▶ DETALLES DE LA TAREA:
Prosigue el texto sobre la historia de Quinto a partir de su última oración, con el mismo registro.
──────── TEXTO DE LECTURA ────────
HISTORIA DE QUINTO

Historia 2018-06-26T16:52:23+00:00

Quinto debe su nombre y fundación a los romanos, y en concreto al quinto miliario de la vía romana Celsa-Caesaraugusta. Desde esa época Quinto ha sido uno de los pueblos más importantes de la comarca, siendo hoy su capital administrativa.

En la Edad Media convivieron en sus calles cristianos, judíos y musulmanes. Buena prueba de ello es su antigua Iglesia de la Asunción (declarada patrimonio de la Humanidad por la UNESCO en 2001) en el paraje denominado “Cerro de la Corona” y conocido popularmente como “el Piquete”. Construida en el s. XV en estilo mudéjar, se levanta majestuosa en la parte más alta del pueblo, dominando todo el caserío. Los trabajos de restauración de la iglesia han sacado a la luz decenas de enterramientos con cuerpos del siglo XVIII momificados, algunos de los cuales serán expuestos en el Museo de Momias ubicado en el mismo lugar.
──────── MATERIAL DE PARTIDA ────────
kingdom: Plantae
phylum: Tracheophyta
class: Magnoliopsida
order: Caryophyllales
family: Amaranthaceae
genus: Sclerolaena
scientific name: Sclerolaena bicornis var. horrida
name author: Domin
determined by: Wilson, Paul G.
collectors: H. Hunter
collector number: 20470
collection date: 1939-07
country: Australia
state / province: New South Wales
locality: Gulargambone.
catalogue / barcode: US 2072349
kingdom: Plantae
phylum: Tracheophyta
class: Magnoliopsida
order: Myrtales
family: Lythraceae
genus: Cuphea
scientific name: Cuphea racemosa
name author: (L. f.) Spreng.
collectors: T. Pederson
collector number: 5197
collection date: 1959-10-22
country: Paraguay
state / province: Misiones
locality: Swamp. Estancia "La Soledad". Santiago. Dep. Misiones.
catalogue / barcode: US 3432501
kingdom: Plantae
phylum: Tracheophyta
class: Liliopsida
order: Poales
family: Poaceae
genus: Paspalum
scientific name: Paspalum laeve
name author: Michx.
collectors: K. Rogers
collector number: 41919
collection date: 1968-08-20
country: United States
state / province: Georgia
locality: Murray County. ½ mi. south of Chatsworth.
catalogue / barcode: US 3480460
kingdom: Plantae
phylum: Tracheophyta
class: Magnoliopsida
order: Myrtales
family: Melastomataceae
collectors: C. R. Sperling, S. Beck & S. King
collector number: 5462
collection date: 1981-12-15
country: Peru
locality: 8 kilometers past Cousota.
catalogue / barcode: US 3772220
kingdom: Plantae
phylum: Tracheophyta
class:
────────
▶ RESULTADO:
Un agradable paseo por su sinuoso urbanismo de origen morisco transporta al caminante a otras épocas en las que la convivencia de varias culturas estaba a la orden del día.

Lo más singular son sus portales: san Roque, san Antón y san Miguel. De origen medieval, su misión era controlar el acceso a la localidad. En su parte alta disponen de una capilla dedicada a un santo al que los vecinos encomendaban la seguridad de la villa.

En su paseo no podemos dejar de visitar la “Casa del Cura”, que es uno de los mejores ejemplos de arquitectura civil renacentista de la comarca, construido en 1581 por encargo de Agustín Porroche, rector de la Iglesia de Quinto.

Ya en el exterior del casco urbano, merece la pena acercarse a las ermitas de Nuestra Señora de Bonastre y Nuestra Señora de Matamala desde las que podremos contemplar unas bellas vistas.

No debemos olvidar las tradiciones populares que inundan Quinto, y entre ellas su dance, elemento singular e identitario, recuperado en los años 80 gracias al trabajo desinteresado de algunos vecinos.

Al piadoso y devoto caminante le interesará conocer que en esta villa confluyen los dos ramales del Camino Jacobeo del Ebro. Aquí el camino se hace único hasta conectar en Logroño con el Camino Real Francés.